Know ye not that ye are gods?
Medicine, electronic communication, space travel, genetic manipulation - these are the miracles about which we now tell children. These are the miracles we herald as proof that it is not God that has the answers. Ancient stories of immaculate conception, burning bushes, and parting seas are no longer relevant.
God has become obsolete.
There were days when a baby's sex was a surprise, a natural disaster was just that - natural, and death followed you. No longer. Sure, a lot of people believe in God, but a lot of people believed the world was flat, too. Wide acceptance of an idea is not proof of its validity.
If God is eulogised for being a Creator, what now can he claim? Is there really anything still shrouded in mystery, or that scientists are not on their way to proving?
Any sufficiently advanced technology is indistinguishable from magic, as has been the case for years. The shadows of this history whisper in the dark, but yet again, have been outsmarted. There is little we cannot do: Prolong life? Easy. Grow embryos? No problem. Cure disease? Consider it done. Sometimes, divine revelation simply means adjusting your heart to hear what your brain already knows.

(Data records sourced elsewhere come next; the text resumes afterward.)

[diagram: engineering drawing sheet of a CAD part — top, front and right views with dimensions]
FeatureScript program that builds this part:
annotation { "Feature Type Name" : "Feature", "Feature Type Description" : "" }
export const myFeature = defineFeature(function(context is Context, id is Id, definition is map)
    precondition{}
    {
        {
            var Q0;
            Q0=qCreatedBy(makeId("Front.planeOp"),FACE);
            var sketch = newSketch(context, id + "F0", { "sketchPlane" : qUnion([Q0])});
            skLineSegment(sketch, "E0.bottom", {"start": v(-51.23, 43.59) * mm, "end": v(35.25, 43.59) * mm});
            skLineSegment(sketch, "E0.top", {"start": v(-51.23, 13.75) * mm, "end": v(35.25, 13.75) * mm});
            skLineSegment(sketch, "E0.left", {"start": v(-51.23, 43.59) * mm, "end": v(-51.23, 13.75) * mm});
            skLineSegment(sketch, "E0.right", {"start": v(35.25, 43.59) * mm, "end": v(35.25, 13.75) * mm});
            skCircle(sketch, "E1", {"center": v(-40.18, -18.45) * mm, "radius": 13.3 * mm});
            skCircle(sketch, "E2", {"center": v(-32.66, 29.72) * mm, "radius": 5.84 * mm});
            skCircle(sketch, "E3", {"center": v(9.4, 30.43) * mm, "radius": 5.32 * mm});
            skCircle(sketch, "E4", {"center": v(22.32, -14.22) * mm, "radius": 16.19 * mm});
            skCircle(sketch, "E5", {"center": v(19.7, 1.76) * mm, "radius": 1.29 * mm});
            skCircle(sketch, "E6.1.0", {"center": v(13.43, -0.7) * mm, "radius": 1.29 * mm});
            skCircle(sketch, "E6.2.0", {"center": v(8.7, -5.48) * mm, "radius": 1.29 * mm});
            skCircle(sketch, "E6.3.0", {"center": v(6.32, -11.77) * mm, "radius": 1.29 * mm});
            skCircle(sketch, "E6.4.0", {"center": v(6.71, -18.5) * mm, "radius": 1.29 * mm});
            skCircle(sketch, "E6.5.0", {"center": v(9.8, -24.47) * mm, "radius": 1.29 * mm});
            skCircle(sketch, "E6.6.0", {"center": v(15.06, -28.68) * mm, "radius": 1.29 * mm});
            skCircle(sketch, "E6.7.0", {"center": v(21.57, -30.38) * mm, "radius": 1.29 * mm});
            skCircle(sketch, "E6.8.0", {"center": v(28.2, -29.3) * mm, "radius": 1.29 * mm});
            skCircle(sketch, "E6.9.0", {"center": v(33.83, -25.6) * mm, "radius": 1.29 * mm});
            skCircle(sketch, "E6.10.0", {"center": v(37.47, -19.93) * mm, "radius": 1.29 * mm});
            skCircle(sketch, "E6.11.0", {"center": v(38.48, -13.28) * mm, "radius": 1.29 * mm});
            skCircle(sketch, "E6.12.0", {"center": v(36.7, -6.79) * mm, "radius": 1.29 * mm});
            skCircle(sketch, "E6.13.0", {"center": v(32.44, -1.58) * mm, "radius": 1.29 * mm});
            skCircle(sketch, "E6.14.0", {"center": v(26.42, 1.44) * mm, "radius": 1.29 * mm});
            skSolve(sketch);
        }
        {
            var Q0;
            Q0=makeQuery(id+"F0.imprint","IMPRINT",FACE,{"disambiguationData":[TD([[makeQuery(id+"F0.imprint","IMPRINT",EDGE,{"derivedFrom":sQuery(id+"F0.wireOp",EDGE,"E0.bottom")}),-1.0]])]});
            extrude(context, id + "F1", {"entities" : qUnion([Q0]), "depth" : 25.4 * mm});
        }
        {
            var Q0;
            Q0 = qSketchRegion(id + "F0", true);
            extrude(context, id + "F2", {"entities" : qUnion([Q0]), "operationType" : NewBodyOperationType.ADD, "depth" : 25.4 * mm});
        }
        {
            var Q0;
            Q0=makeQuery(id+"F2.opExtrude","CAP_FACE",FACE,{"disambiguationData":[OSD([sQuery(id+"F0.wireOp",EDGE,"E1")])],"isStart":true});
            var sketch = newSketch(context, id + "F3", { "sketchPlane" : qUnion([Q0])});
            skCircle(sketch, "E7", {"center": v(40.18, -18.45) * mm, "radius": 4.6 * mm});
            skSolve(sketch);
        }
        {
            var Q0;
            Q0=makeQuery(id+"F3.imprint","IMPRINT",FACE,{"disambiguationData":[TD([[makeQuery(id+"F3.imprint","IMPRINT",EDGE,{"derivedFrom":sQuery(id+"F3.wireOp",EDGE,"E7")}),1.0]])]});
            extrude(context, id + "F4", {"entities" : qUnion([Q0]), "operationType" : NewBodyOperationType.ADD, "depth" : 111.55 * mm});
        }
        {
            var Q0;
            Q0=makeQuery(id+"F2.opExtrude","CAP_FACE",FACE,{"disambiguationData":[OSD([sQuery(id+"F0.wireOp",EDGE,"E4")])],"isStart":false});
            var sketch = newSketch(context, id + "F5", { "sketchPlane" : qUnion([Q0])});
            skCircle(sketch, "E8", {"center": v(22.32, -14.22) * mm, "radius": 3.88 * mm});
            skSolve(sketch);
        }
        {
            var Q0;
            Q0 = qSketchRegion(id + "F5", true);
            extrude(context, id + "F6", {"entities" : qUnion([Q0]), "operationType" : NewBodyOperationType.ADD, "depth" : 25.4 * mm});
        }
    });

Our once complex universe, in all its glory, has newfound logical explanations. We murder to dissect. Sunsets have been reduced to wavelengths and frequencies, DNA been decoded, and the Earth excavated for our purposes. In this context, how is it strange to believe in mathematical impossibility rather than a power greater than us?
We ARE the creators, yet we naively play the part of the created. In a play of dramatic irony, it is our very own faculty of knowledge and curiosity, generously bestowed upon us by this 'God', that has elevated us amongst the divine. It has given us the wisdom and freedom to prove our upper hand in this difficulty worth living for.
Granted, we may have reached a straining point - one where the quest for smaller chips and larger profits have compelled us to sacrifice the very things that give us our distinctive characteristic of humanness: ethics, morals, and values. But there is no God in this.
Are we, on this occasion, pushing the limits? Is science the infamous Tower of Babel - will our own creation become our downfall? If there is a God, perhaps we are merely a prototype, for what God offers his people power, but no moral framework to tell you how to use that power? For surely, a God cannot be both omnipotent and benevolent.
Is this an indication that there is no God - that He is metaphorical? An image conjured for the weak, the poor, the lonely - those who are just searching for a truth that ideally happens to be greater than ourselves? Maybe people believe in God because they don't have any other explanation for things that happen. The time for paradigm shift is bearing down upon us. Science is bringing home the answers.
And then, perhaps, the only difference between God and us is that we have forgotten we are divine.